[Collected data]
---*---

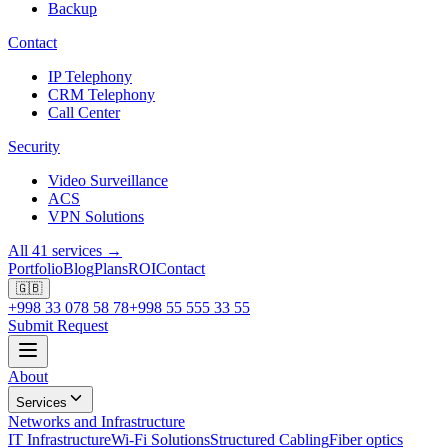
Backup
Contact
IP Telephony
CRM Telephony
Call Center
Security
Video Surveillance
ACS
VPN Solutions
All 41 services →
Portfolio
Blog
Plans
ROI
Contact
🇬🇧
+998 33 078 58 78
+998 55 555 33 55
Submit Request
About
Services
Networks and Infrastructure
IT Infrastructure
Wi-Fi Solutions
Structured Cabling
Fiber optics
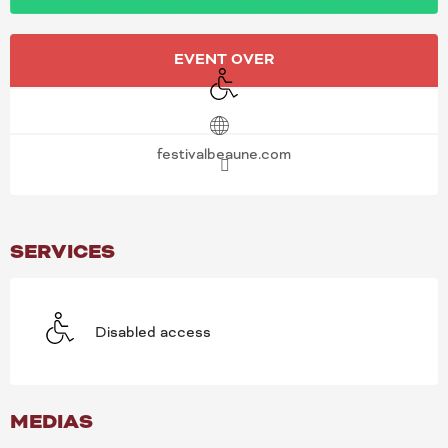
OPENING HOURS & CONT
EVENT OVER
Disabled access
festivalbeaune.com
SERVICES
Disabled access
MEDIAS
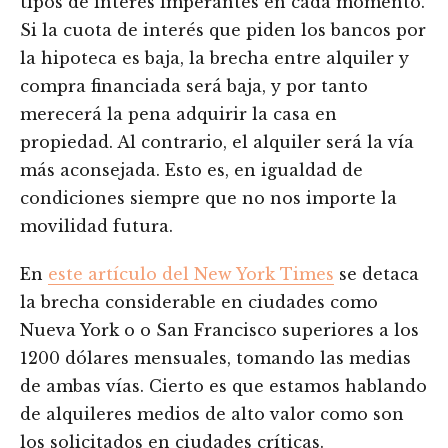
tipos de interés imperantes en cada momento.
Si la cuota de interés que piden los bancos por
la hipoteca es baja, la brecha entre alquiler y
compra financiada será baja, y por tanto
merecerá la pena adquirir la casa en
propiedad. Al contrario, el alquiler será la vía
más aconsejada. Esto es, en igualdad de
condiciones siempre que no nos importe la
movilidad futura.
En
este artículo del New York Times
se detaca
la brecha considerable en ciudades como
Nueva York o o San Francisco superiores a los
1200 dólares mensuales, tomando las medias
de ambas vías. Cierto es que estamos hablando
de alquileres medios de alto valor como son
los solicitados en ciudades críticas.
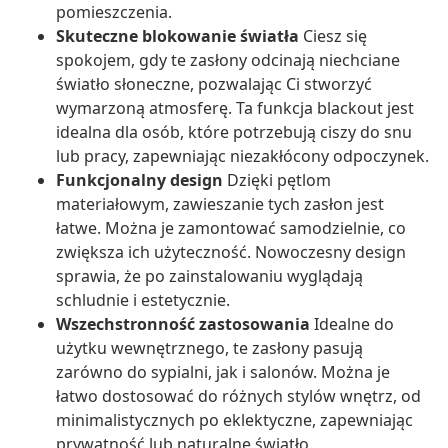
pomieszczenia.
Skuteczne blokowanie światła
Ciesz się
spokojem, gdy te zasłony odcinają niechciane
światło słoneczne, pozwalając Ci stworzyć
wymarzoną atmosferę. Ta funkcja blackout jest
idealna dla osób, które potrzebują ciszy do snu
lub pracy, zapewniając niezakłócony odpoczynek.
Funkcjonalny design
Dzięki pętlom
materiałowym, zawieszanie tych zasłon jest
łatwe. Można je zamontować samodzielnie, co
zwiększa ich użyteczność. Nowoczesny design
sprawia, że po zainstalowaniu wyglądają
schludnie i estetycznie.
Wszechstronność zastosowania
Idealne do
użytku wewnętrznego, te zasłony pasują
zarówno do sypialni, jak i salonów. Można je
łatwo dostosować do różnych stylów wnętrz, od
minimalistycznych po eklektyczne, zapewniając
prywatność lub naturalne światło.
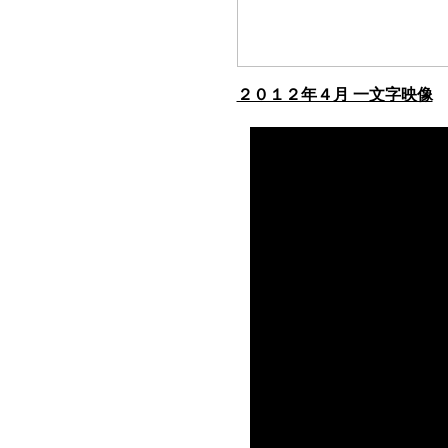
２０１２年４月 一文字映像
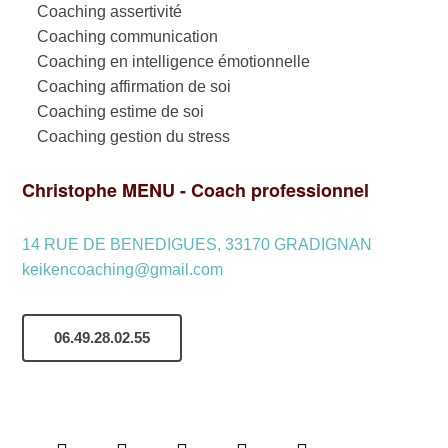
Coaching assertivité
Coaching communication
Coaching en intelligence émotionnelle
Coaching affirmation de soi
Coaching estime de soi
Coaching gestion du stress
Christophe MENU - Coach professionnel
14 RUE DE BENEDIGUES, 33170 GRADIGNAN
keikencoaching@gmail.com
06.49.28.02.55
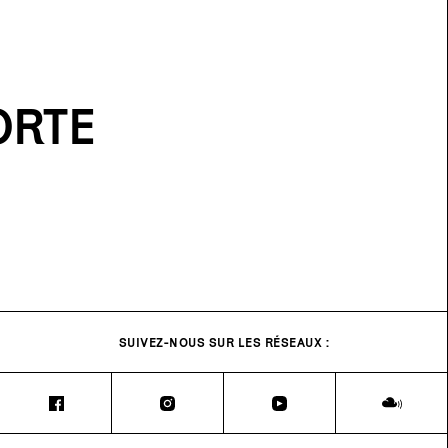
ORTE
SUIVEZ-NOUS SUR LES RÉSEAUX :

---*---

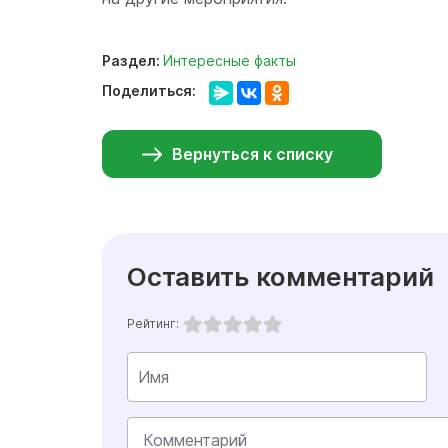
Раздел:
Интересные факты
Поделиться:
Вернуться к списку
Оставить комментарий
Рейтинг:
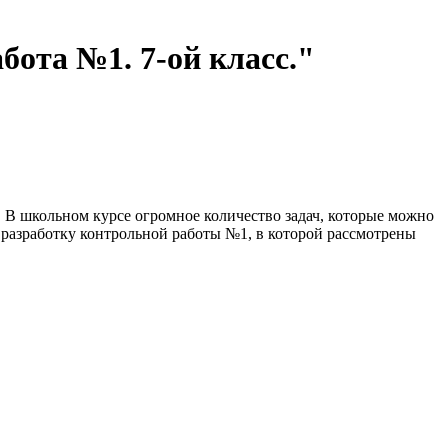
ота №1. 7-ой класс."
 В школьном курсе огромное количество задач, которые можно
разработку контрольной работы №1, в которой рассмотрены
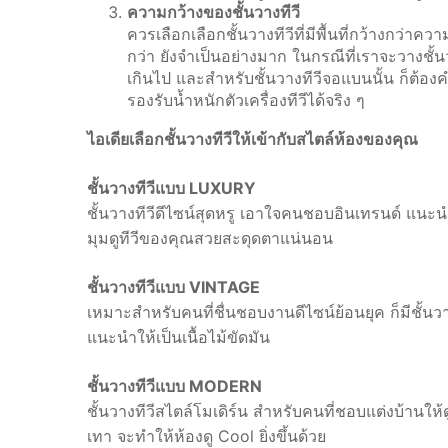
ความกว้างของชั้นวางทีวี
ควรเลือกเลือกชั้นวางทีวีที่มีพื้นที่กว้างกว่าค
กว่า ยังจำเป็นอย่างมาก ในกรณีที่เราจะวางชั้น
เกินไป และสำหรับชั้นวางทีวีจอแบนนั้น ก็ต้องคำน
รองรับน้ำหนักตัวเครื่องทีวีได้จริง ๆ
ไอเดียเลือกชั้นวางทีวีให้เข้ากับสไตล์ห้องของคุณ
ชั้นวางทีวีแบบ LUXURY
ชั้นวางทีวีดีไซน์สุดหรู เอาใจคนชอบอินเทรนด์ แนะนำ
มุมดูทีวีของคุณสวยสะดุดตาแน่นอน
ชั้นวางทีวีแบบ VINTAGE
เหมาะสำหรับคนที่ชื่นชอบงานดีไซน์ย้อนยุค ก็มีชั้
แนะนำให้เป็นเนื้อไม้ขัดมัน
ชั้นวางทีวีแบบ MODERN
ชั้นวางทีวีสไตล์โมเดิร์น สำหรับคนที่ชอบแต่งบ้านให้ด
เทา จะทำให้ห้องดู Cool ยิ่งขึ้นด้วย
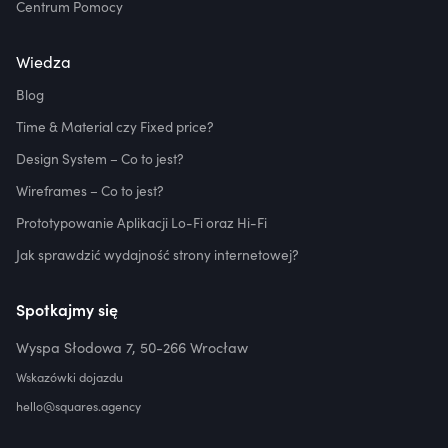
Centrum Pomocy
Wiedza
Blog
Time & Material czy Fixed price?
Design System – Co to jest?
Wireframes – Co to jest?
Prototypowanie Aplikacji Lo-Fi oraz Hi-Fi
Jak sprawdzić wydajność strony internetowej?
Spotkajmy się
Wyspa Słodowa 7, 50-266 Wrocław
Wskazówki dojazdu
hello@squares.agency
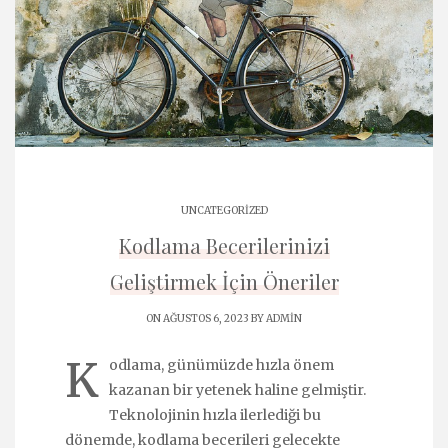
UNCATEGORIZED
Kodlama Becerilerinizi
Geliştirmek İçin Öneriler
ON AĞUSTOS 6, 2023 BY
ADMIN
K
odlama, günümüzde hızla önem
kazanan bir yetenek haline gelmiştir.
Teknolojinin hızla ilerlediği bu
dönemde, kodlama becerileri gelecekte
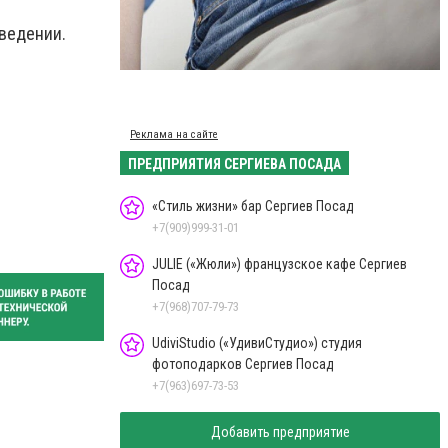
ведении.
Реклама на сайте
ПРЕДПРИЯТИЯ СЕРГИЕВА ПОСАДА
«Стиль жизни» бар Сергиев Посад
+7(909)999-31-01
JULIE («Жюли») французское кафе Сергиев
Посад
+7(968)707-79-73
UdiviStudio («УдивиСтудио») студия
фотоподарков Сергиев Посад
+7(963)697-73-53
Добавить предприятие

---*---

### The task
Among the entries above, take the line with "Wszechstronność zastosowania", the line with "14 RUE DE BENEDIGUES, 33170 GRADIGNAN", and all the lines between them, and restate them word for word without pictures.

### Answer area
Wszechstronność zastosowania
Idealne do
użytku wewnętrznego, te zasłony pasują
zarówno do sypialni, jak i salonów. Można je
łatwo dostosować do różnych stylów wnętrz, od
minimalistycznych po eklektyczne, zapewniając
prywatność lub naturalne światło.
２０１２年４月 一文字映像
Coaching assertivité
Coaching communication
Coaching en intelligence émotionnelle
Coaching affirmation de soi
Coaching estime de soi
Coaching gestion du stress
Christophe MENU - Coach professionnel
14 RUE DE BENEDIGUES, 33170 GRADIGNAN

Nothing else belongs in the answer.